D.D. : Le croisement des disciplines est au cœur des enjeux de nos structures. Nous nous rendons compte que les territoires sont davantage en demande de pluridisciplinarité que de spécialisation. Pollen est un lieu dédié à l'art contemporain mais qui vit dans une relation au territoire qui oblige à une ouverture vers d’autres champs de la création, à la bande dessinée et à l'architecture, par exemple. Nous avons ainsi glissé vers une proposition qui s'est ouverte à toutes les disciplines. L'art contemporain a malheureusement tendance "à parler à l'art contemporain" et à s’enfermer sur lui-même mais comme d’autres secteurs... C'est pour sortir de cet "entre-soi" que nous souhaitons avec ALCA faire en sorte que des professionnels de l'écrit puissent croiser ceux de l'art contemporain.
Quels sont vos prochains rendez-vous, dont les 30 ans de Pollen ces prochains jours ?
C.V. : Nous organisons régulièrement des réunions entre membres du réseau et plus ponctuellement des rencontres régionales. Les prochaines rencontres auront lieu du 15 au 17 novembre à Périgueux et seront consacrées notamment au travail mené dans le cadre du contrat de filière. Nous donnerons la parole aux professionnels ayant bénéficié des dispositifs et envisagerons les développements pour le futur contrat de filière.
D.D. : Les 13 et 14 septembre, nous proposons deux journées pensées d’abord comme un temps de partage autour d’une expérience concrète, a contrario d’une réflexion "hors sol" sur la notion de résidences. C’est une invitation à l’occasion du trentième anniversaire de Pollen à questionner ce lieu, les liens qu’il a avec son territoire et les artistes reçus à Monflanquin.

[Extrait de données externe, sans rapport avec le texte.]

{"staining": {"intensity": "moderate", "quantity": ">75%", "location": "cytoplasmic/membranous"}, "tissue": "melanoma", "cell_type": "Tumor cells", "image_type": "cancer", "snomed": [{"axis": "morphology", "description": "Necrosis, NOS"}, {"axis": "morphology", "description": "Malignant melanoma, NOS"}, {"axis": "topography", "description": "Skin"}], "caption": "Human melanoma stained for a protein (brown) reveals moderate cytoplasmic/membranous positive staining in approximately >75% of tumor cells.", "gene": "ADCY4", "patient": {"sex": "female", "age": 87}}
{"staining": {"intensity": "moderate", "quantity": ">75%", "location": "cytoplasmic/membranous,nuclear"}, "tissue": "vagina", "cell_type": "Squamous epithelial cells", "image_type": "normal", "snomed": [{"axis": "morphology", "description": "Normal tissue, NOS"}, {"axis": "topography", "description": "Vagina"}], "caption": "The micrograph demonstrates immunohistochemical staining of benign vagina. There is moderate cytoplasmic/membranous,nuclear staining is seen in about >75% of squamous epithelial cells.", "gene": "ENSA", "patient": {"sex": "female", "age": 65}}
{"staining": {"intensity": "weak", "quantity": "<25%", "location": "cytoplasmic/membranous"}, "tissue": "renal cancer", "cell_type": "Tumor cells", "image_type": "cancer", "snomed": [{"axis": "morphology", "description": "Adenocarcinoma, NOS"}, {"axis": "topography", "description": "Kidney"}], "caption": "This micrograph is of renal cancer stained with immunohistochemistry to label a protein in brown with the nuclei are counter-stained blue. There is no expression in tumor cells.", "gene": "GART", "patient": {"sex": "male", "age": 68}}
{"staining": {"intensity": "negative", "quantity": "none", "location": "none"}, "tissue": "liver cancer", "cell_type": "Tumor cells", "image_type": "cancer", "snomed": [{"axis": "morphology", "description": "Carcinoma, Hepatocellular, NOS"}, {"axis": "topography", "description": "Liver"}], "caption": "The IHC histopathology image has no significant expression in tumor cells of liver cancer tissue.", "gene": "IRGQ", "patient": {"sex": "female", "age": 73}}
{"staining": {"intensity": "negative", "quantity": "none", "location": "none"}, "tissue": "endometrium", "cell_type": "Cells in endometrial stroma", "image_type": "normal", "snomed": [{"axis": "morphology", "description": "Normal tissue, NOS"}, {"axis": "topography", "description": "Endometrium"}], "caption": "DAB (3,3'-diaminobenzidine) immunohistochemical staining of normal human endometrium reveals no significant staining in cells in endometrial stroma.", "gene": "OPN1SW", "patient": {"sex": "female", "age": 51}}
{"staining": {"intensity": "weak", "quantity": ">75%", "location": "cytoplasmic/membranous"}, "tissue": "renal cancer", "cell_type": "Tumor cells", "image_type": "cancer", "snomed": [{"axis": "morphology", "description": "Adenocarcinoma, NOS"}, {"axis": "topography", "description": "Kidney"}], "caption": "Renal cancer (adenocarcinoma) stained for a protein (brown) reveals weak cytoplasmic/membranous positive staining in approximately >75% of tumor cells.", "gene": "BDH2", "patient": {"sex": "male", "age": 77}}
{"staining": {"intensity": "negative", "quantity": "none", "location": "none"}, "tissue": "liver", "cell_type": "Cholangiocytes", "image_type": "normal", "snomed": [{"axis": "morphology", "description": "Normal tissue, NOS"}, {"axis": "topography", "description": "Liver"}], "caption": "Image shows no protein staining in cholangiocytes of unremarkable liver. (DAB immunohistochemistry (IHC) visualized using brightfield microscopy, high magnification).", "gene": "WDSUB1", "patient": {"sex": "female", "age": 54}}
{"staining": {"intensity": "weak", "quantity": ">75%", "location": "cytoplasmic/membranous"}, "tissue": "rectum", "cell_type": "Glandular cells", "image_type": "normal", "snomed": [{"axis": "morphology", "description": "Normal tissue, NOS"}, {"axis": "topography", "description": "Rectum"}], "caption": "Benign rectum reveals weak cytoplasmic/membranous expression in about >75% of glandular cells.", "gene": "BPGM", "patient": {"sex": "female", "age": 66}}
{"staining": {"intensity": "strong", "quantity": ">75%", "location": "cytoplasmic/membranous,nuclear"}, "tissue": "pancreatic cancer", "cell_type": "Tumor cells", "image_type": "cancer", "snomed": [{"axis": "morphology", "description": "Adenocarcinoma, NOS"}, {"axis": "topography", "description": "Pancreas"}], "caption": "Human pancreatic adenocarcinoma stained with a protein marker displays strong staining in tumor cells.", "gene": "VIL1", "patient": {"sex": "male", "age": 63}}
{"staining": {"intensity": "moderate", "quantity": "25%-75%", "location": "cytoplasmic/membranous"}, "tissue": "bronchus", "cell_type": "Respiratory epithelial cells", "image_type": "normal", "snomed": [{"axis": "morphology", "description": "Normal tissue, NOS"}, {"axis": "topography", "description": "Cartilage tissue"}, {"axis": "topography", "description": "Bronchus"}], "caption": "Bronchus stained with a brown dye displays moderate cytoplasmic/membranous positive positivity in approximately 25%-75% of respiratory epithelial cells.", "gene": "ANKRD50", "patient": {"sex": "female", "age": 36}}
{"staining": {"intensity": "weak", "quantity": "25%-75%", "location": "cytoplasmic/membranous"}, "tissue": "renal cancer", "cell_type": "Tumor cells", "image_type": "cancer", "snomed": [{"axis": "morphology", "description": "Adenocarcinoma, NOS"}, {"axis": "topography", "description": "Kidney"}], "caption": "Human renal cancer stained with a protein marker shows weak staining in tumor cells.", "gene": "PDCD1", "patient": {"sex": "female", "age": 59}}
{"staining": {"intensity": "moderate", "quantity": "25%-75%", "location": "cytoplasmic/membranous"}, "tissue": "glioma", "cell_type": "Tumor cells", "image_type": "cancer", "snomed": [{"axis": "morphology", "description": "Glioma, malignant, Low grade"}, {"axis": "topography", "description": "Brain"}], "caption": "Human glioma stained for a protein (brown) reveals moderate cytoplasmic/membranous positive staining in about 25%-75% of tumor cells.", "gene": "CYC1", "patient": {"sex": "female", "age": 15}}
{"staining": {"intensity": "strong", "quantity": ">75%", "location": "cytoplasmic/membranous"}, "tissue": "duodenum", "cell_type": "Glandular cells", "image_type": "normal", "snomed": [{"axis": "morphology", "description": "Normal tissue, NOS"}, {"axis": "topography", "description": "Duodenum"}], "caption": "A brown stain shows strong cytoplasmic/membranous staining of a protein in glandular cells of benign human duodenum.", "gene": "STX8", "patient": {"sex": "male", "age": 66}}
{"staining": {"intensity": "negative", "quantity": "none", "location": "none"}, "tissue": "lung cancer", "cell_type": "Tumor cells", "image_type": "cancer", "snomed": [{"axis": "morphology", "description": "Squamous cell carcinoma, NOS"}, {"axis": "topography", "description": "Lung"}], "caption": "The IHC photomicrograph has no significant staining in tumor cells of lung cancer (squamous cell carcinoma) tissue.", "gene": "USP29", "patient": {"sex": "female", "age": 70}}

Nous n'avons pas l’ambition de faire "le bilan" mais plutôt de favoriser des temps d’échanges en donnant la parole à des artistes, des représentants institutionnels et des professionnels (parmi lesquels Didier Arnaudet et Enrico Lunghi).
Plutôt qu’un impossible retour en arrière sur "250 artistes accueillis depuis 1991", nous avons opté pour la présentation de quelques résidences et expériences singulières dans leur relation au territoire et au Lot-et-Garonne. Julie Chaffort, Nicolas Daubanes et Amélie Berrodier seront ainsi invités à parler des projets engagés durant leurs séjours à Monflanquin. La question de la médiation sera également abordée avec Sabrina Prez, responsable des publics et de la médiation à Pollen. Et puis avec ALCA, nous allons convier l'autrice Aurélia Coulaty et le dessinateur Laurent Lolmède à créer une trace artistique de ces deux journées.
P.V. : En 2022, nous célébrerons le dixième anniversaire des résidences d'écritures du Chalet Mauriac. Nous avons accueilli plus de 300 auteurs depuis le lancement des résidences en 2013. À cette occasion, un film documentaire réalisé par Mélanie Gribinski et produit par une société régionale, auquel nous participons avec France 3, donnera la parole aux auteurs ayant travaillé dans le lieu et que nous diffuserons le plus largement possible.
1L'attaque du train de la Banque de France est une attaque de train qui a eu lieu durant la Seconde Guerre mondiale. Le 26 juillet 1944, en gare de Neuvic en Dordogne, l'Armée secrète (AS) et l'Organisation de résistance de l'armée (ORA) dérobent à la Banque de France — et non pas aux Allemands — plus de deux milliards de francs de l'époque transférés par train de Périgueux à Bordeaux. Contrairement aux prétentions d'un ultérieur auto-proclamé "chef de la Résistance" et ses amis, l'affaire échappe complètement aux groupes à direction communiste de l'immédiate forêt de la Double.
Il s'agit du plus gros casse mondial. L'argent est destiné à payer les dettes de la Résistance française de la région et à organiser de nouvelles opérations dans le cadre de la Libération.